The old musician (Original: Le vieux musicien ) is a painting by the French painter Édouard Manet from 1862. At this time, Manet was influenced by Spanish art. The work, painted in oil on canvas, suggests the influence of Gustave Courbet . With a height of 187.4 cm and a width of 248.3 cm, the work is one of the largest paintings by Manet. It is in the collection of the National Gallery of Art in Washington, DC

Image description

The picture shows six people and a toddler in a landscape. In fact, most of the people are real people. The old musician in the middle, who holds the violin in his hand, is Jean Lagrène , who was the leader of a “gypsy” band in the Batignolles district of Paris at the time the picture was made . Behind him to the right is a man in a top hat who is Colardet the rag collector and ironmonger . Cut off from the right edge of the picture is a man in a long oriental robe and turban. It is Guéroult, an old Jew with a white beard, who in the picture represents the figure of the wandering Jew . His position on the edge of the picture illustrates his role as an outsider. On the left edge of the picture stands a young girl with a toddler in her arms. Two boys are standing close together between her and the old musician. Clothes and posture are in the style of Diego Velázquez or Louis Le Nain .

The two men on the right edge of the picture look at the musician, who himself looks into the void. The emotional emptiness of Manet's painting felt "too modern" to the viewer.

Various allusions are incorporated into the picture: the man with the hat corresponds to the painting The Absinthe Drinker , also created by Manet a few years earlier, which is painted in this picture without context. The boy in the straw hat comes from the painting Gilles by Antoine Watteau .

Provenance

The painting was in his possession until Manet's death. At Manet's estate auction on February 4 and 5, 1884 at the Hôtel Drouot auction house , it was listed with lot number 9 in the catalog, but was withdrawn by the family. Then it came into the collection of Gaston-Alexandre Camentron . The art dealer Paul Durand-Ruel acquired the painting in 1897 and sold it on to the art collector Alexandre Louis Philippe Marie Berthier in 1904 . Around 1912 the picture was in the collection of PR Pearson in Paris. In 1913 the Austrian State Gallery bought the painting from Hugo Arnot's Viennese gallery. The museum traded the painting for two other paintings in 1923. These were the works of Marietta by Jean-Baptiste-Camille Corot and Bathers by Pierre-Auguste Renoir . After that, the picture came back to Paris and was offered by Galerie Barbazanges (Galerie Barbazanges-Hodebert). At the Manet exhibition in 1928 in the Matthiesen Gallery in Berlin, “Mr.
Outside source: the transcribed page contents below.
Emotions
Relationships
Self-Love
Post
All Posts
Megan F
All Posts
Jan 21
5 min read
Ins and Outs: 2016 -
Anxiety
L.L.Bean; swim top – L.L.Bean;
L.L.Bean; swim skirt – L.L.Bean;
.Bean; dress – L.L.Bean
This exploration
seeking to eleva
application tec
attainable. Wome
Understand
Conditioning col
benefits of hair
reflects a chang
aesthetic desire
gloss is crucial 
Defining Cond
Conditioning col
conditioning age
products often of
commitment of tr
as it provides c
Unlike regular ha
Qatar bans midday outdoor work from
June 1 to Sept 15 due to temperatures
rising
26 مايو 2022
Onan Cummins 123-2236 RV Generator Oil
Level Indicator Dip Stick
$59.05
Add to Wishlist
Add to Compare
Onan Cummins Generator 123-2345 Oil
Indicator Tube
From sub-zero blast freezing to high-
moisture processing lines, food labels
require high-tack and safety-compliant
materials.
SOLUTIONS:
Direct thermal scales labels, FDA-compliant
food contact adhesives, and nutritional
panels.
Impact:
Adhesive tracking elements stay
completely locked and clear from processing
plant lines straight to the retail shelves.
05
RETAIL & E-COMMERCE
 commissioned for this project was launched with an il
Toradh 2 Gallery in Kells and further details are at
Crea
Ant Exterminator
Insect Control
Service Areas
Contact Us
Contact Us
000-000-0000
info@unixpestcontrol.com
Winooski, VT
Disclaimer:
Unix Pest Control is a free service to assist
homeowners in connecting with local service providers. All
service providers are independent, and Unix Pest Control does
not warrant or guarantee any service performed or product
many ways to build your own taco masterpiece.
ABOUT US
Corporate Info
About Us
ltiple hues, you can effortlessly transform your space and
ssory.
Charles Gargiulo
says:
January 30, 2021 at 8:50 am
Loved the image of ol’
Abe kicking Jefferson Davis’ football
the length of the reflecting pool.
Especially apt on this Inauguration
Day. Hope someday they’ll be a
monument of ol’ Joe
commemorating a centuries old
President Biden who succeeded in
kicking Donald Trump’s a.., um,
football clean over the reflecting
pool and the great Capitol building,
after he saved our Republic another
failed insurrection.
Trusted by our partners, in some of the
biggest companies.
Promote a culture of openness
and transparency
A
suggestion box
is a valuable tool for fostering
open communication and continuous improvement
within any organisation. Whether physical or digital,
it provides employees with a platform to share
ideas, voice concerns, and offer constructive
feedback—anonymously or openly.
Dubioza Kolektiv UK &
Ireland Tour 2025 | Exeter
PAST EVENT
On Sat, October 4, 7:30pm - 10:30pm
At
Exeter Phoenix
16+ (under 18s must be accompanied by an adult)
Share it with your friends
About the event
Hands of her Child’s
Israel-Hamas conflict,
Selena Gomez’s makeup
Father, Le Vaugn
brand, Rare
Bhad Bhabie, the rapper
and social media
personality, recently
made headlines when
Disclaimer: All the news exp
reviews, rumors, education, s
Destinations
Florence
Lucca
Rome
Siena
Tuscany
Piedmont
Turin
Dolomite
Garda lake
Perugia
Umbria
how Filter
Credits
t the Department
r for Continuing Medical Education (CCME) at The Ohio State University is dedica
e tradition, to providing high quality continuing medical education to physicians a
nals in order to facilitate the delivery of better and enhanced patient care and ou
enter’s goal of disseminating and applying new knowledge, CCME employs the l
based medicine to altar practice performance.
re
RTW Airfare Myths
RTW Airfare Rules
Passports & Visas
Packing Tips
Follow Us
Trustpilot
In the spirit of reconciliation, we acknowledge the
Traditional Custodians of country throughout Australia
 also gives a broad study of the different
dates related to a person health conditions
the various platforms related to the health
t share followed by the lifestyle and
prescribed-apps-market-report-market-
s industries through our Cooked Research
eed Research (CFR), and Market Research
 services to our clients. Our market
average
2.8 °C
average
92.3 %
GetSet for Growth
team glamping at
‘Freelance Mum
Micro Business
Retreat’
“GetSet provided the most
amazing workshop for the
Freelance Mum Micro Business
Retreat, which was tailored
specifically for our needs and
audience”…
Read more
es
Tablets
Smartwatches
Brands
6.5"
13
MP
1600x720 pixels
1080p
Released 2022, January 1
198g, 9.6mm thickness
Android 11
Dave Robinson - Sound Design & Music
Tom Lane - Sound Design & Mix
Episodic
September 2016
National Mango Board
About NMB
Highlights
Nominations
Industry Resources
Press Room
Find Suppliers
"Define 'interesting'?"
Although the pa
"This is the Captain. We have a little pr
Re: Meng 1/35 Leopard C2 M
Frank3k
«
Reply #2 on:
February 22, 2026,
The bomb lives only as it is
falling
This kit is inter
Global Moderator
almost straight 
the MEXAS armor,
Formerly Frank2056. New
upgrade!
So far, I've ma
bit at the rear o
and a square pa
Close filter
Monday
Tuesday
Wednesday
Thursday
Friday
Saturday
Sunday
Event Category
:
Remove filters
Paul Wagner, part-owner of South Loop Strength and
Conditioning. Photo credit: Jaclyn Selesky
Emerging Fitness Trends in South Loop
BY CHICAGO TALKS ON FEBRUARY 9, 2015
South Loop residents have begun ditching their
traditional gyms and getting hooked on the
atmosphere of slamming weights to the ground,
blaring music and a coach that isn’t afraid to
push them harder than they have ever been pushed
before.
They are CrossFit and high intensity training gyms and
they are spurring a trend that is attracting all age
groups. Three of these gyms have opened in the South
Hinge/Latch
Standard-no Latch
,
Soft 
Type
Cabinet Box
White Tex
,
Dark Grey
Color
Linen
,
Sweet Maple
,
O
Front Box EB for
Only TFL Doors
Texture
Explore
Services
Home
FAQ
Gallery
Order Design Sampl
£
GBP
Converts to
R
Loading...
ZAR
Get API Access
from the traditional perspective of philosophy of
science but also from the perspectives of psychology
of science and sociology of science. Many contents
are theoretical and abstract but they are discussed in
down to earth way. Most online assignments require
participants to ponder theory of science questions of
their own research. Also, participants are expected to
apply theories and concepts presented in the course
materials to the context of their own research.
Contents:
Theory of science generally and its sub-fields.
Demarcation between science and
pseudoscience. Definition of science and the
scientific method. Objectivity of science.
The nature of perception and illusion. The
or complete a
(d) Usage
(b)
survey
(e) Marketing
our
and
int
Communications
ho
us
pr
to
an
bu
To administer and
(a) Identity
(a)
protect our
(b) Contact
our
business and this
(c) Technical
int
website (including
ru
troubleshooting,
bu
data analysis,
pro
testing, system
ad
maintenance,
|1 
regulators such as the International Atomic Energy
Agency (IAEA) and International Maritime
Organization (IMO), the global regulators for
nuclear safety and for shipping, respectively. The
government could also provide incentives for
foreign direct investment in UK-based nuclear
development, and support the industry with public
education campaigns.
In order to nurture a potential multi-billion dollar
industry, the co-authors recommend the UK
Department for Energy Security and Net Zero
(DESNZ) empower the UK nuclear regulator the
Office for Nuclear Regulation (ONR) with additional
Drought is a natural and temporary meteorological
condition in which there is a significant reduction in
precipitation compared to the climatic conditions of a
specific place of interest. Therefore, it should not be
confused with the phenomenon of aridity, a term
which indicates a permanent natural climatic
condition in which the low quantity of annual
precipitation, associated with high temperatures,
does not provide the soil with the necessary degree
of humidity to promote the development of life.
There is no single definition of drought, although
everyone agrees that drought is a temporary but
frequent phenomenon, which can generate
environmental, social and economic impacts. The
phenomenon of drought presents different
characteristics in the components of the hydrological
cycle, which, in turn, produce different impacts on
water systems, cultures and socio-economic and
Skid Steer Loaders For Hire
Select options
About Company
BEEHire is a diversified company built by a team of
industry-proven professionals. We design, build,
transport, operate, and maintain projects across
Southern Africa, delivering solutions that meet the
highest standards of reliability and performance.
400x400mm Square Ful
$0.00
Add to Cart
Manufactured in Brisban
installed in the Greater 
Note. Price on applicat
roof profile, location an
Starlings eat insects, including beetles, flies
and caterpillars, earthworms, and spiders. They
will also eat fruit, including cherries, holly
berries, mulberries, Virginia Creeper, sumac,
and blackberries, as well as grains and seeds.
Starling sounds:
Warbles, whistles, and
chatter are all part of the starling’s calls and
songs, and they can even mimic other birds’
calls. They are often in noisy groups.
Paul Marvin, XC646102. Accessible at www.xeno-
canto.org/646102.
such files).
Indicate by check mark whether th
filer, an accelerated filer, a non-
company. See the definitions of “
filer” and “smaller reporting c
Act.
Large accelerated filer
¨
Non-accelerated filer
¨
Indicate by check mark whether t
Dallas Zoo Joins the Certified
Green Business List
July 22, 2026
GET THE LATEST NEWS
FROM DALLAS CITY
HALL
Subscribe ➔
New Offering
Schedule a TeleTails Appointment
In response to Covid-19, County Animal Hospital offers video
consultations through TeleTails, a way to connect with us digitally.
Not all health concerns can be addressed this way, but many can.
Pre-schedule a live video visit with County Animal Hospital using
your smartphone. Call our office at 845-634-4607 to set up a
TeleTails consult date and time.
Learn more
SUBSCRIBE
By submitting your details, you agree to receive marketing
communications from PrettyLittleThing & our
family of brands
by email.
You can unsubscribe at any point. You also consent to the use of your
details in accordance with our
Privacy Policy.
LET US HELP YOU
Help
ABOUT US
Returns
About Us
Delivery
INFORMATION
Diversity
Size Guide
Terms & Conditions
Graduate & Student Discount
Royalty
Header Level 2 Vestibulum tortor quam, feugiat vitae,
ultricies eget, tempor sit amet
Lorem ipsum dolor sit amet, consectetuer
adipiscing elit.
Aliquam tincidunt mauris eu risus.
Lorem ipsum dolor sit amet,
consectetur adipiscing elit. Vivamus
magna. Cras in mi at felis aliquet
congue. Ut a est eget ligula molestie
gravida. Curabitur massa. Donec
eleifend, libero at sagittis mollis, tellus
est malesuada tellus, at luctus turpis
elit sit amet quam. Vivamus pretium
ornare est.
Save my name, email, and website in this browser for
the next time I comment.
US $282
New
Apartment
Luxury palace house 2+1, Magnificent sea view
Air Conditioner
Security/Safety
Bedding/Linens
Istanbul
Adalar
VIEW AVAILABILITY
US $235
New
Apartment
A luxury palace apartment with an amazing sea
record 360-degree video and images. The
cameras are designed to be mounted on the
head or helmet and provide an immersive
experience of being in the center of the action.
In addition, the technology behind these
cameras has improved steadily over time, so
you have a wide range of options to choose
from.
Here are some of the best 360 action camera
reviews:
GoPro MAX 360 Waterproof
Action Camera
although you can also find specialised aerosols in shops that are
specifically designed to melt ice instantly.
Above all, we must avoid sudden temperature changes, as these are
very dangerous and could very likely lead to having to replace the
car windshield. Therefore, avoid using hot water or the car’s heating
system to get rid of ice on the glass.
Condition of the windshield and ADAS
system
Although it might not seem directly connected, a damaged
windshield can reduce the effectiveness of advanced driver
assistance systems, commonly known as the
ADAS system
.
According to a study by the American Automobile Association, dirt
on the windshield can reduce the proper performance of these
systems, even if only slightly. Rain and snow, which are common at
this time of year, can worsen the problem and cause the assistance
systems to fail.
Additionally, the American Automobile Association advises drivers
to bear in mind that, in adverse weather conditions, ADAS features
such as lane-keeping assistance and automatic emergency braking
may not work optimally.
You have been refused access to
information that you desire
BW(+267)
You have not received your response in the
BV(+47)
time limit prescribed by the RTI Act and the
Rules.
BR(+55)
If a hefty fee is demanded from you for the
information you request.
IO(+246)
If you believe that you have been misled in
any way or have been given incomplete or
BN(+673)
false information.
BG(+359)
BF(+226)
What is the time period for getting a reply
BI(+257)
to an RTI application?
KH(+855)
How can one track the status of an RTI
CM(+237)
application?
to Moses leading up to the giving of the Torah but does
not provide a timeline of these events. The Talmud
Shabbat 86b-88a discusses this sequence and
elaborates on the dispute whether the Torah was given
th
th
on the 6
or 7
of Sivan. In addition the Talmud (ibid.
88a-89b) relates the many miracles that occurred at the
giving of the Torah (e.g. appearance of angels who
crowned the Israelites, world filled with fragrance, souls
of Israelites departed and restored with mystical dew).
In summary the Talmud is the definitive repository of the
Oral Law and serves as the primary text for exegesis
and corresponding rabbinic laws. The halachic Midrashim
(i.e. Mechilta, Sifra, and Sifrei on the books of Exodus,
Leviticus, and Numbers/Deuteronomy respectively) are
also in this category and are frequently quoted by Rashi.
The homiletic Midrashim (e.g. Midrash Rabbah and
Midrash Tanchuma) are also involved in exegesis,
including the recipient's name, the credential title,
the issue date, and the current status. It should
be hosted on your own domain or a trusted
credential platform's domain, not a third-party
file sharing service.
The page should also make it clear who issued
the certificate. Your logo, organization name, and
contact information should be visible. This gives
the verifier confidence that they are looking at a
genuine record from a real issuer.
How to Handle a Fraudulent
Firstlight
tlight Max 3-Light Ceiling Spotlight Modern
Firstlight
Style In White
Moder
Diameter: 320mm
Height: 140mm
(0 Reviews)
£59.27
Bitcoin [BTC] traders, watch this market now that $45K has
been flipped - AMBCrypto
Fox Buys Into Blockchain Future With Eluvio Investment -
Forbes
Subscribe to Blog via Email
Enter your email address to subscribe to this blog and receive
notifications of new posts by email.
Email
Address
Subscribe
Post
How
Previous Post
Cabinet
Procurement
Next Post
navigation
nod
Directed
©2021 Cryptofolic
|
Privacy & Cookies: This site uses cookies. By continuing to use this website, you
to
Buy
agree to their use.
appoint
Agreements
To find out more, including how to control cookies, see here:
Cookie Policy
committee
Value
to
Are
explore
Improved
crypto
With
Hodebert, Paris ”. Via the Étienne Bignou Gallery in Paris and the Alex Reid & Lefèvre art dealership in London, the picture entered the collection of the New York-based collector Chester Dale in 1930 . He donated Manet's painting along with other works from his collection to the National Gallery of Art in Washington in 1963. He linked the foundation with the requirement to leave the pictures - including The Old Musician - in the museum permanently and not to lend them to other museums.

literature

Web links

Individual evidence

  1. Julius Meier-Graefe: Edouard Manet , p. 318.
  2. ^ Galerie Matthiesen (ed.): Edouard Manet , p. 24.